12 thoughts on “LETTER: No Vote on CPA is Fiscally Prudent, Shows Empathy for Neighbors

  1. Great article John.
    I have been trying to raise the same point throughout this election. There are many families in town who will not qualify for an exemption to the CPA tax that will be hurt by it (renters, as well as home owners making a good income but have high expenses but the only expenses they can deduct for the exemption are personal income tax exemption, cost of heath care insurance, and the cost of health care expenses. )
    The wealthy can afford to pay the CPA tax but that does not mean that everyone can. The answer is of course not! Lets have a little empathy for our less fortunate neighbors who are living week to week, and just as important lets not allow out of town money to influence our votes with their slick colorful flyers for nice to have things!

  2. John, you should mention that not one of the 161 towns who have passed CPA has repealed it. That should stand as some measure of satisfaction with what CPA has meant to these communities.

    • You can only repeal the CPA once all debts have been satisfied. Do you have any data on which of the 161 CPA-adopting communities had fully satisfied debts, had the option of repealing the CPA go to ballot, and then failed to vote it out?

      • That is a good question. It is a shame that the debate on this issue has focused more on disparaging people and creating rumors of special interests and outside meddling. It would have been nice to have some serious reportage about other communities experience with CPA.

        But I imagine that out of 161 communities, some would have been able to repeal it if it were not beneficial.

        Charlie, a story on this would be great, but it is probably too late. But these are the types of questions that should have been the center of the debate.

      • Julie,

        You may have been given some misinformation – there’s alot out there! The CPA can be repealed after 5 years – regardless of debt. The debt still has to be paid back – same as if we took it out without the CPA.

        The CPA has come up for a repeal vote twice that I know of:

        1)There’s a great example of how well thought of the CPA is thought of once adopted in Northhampton.

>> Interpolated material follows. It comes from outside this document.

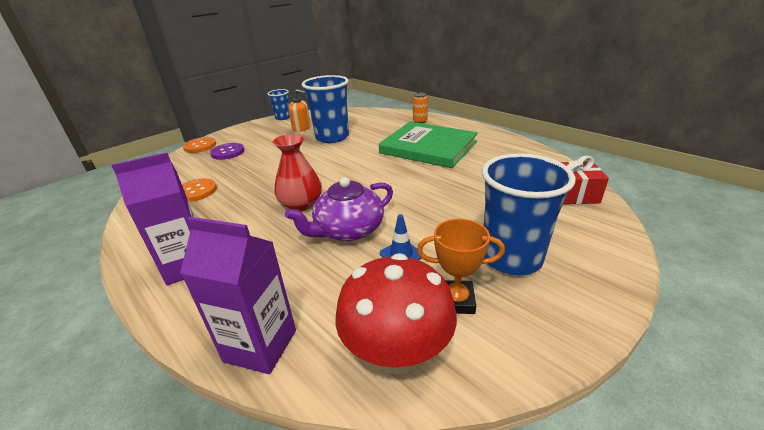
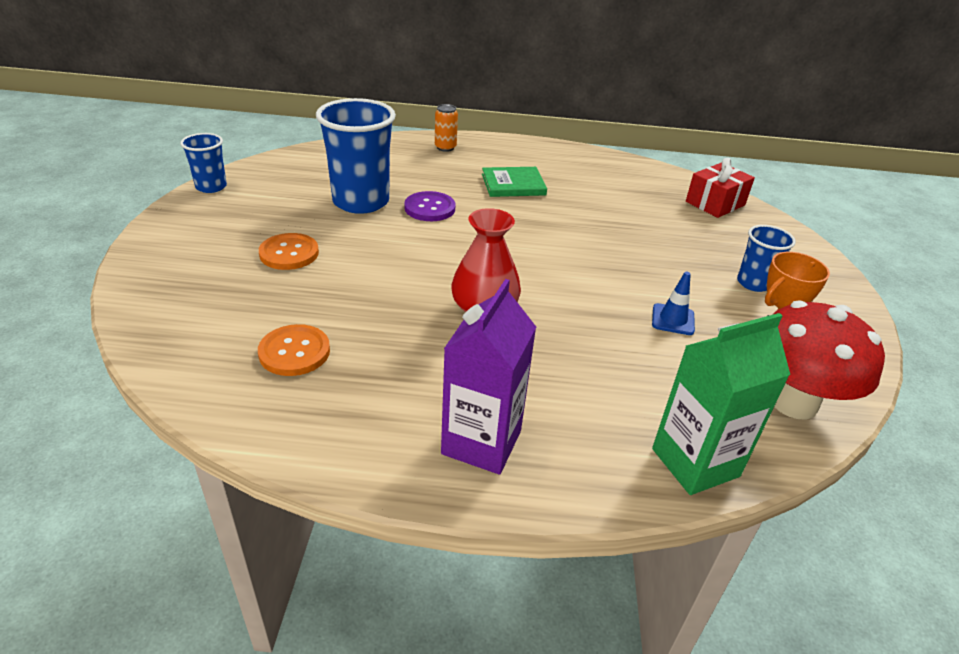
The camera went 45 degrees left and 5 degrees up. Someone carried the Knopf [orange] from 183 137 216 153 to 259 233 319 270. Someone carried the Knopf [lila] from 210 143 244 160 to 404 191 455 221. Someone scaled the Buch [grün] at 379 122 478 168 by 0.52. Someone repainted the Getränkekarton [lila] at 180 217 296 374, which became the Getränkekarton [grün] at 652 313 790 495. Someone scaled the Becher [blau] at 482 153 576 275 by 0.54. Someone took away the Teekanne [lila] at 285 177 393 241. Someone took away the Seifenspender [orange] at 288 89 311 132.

In 2005, the CPA passed by just 175 votes. In 2011, Northampton voters soundly rejected a referendum to repeal the CPA by a vote of 6,204 to 2,732, a margin of better than 2 to 1.

        2)Hingham is the only other community in the state that I know of that put a CPA repeal question before voters. Residents in Hingham voted to keep their CPA by a margin of 72 to 28 percent.

        A few communities with town meetings have had repeal presentations brought up and defeated.

        A handful of communities have voted to reduce their % as well.

        It’s not that communities can’t get rid of the CPA is that those communities that have it don’t want to. Let me know if you have any other questions.

        • Thank you, this very valuable information and shows the reality of how the CPA has affected those Cities and Towns who have adopted the CPA. Obviously these communities are grateful for what it has done for them.

          • Thank you, you are very welcome! I think it’s so important to share information about how this has or hasn’t worked in other towns. If it hadn’t worked in other towns, I’d have been the first to not support it. It has worked though, and based on early returns, it seems like Watertown agrees with us.

  3. Great article Jhon.we working hard to pay all of the expenses plus that stupid CPA.the property taxes in Watertown are very high but our legislators need more money for their own expenses. Vote yes on 5 will put our community on risk.no no.. no on 5

  4. Money is being left on the table. The funds, distributed by the Department of Revenue to communities who have adopted the CPA are collected from deed recording fees charged by the state’s Registries of Deeds, which are the funding source for the statewide Community Preservation Trust Fund. Revenues from two sources—the local CPA property tax surcharge and annual distributions from the state’s Community Preservation Trust Fund—combine to form a city or town’s Community Preservation Fund. By not adopting this, Watertown does not receive any funds collected from property transactions. People moving into town or relocating within town are paying into this and the other communities are getting it. Yes, they have to pay to play. But to date Watertown is sitting on the sidelines paying to watch.

    • If you haven’t purchased or sold a home this hasn’t cost you a penny. We average about 100K in registry fees a year. So lets tax 4500 households, whose income we know nothig about, other then that they are designated as “Housing Cost Burdened” meaning the spend over 30% of their income to live here. Walk down your street, there is a 1 in 4 chance the door you knock on is living paycheck to paycheck.

  5. Given that registry of deeds fees are about $125, this would represent about 800 properties every year or 20% of the households based on your referenced total. This would be significant over the the course of years Watertown could have been participating in this program. Maybe there would have been more affordable housing units set aside if we had been receiving these subsidies, which could have helped secure housing for some of those who you are trying to protect.